Task material >>
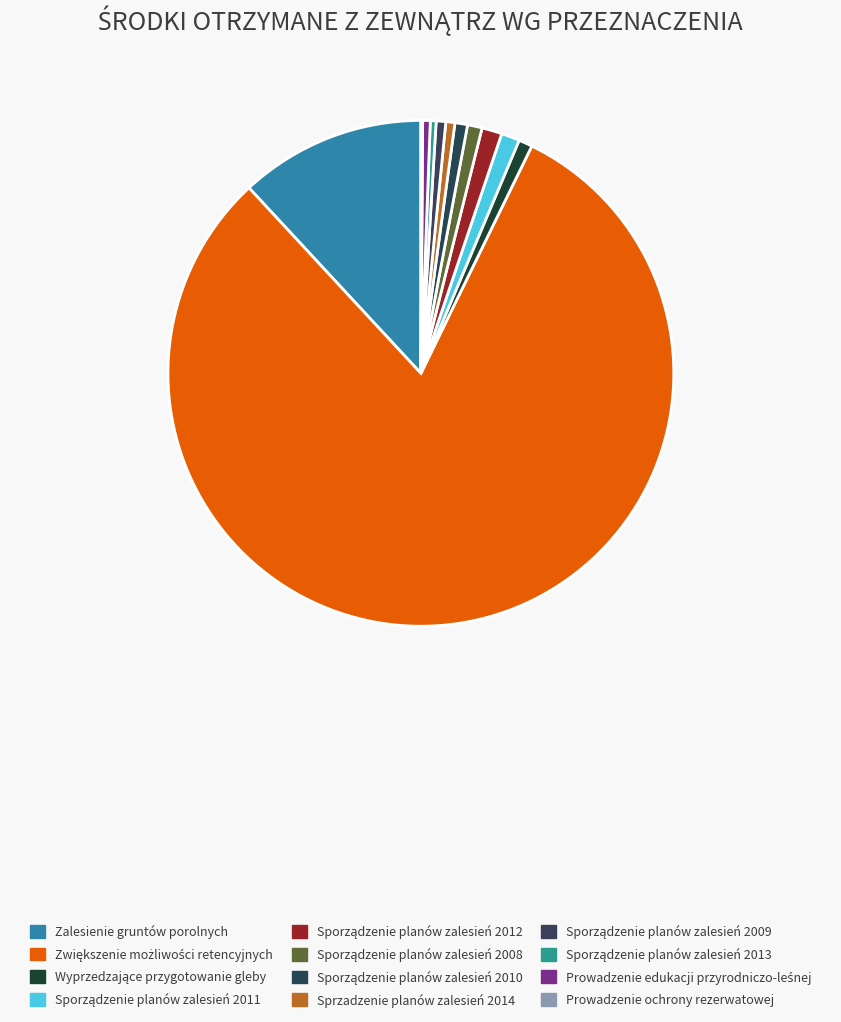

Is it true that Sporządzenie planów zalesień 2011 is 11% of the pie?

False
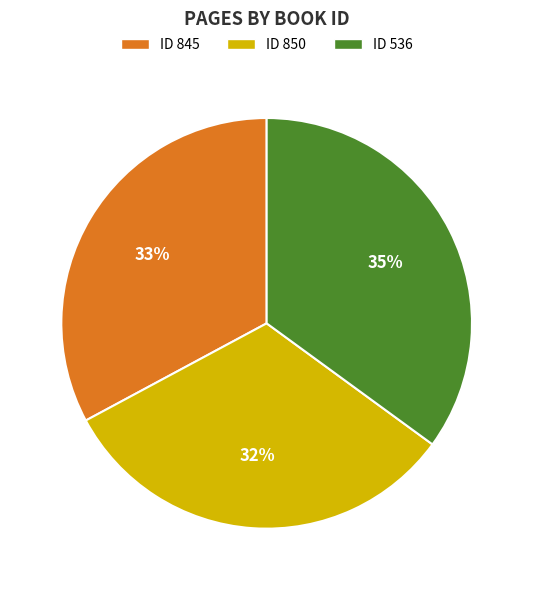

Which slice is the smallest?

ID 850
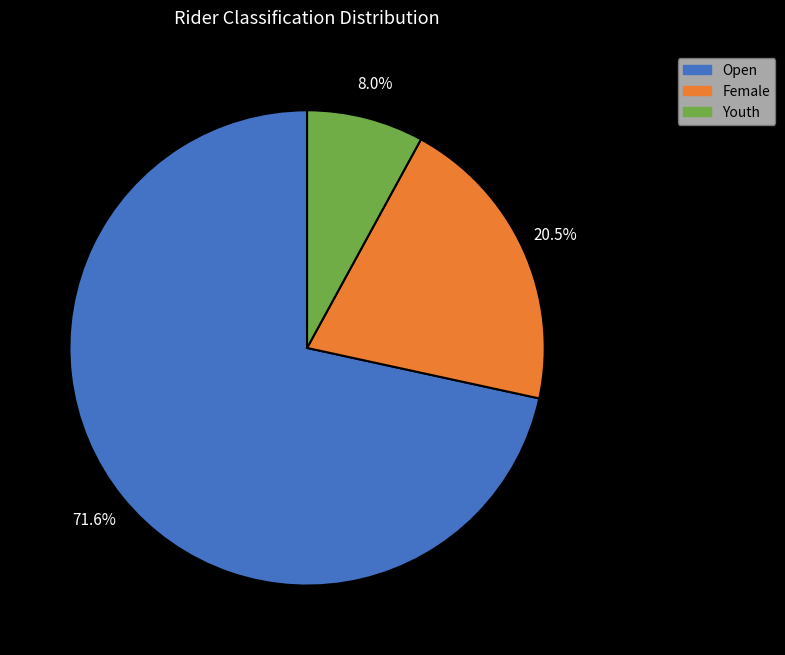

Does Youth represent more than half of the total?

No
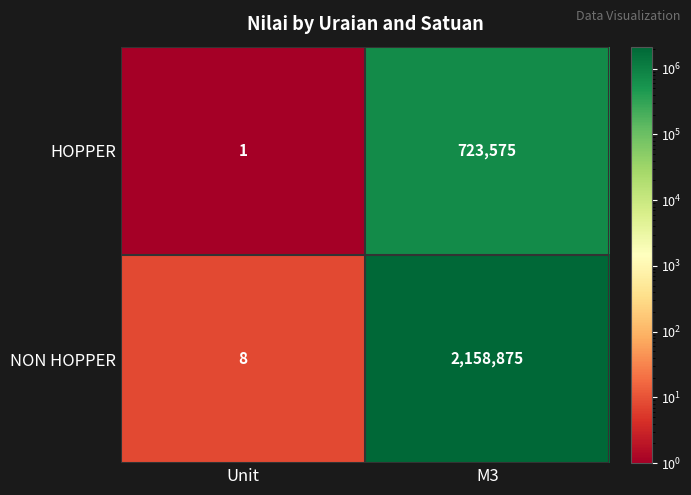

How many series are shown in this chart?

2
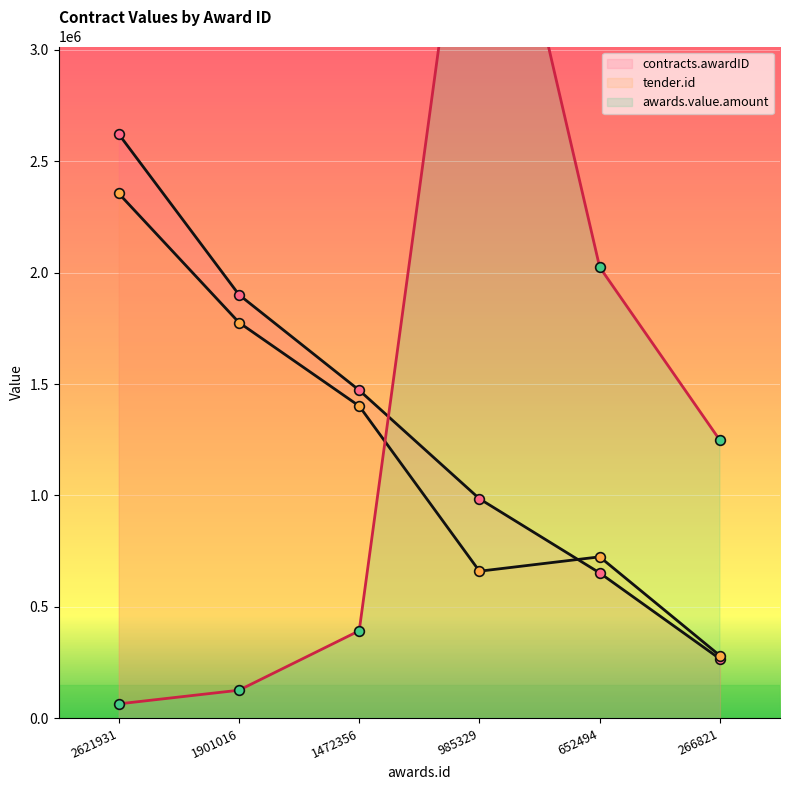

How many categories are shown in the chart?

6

Exercise directions >>
Please quote the items above word for word, leaving out the pictures.

Your response >>
Is it true that Sporządzenie planów zalesień 2011 is 11% of the pie?

False

Which slice is the smallest?

ID 850

Does Youth represent more than half of the total?

No

How many series are shown in this chart?

2

How many categories are shown in the chart?

6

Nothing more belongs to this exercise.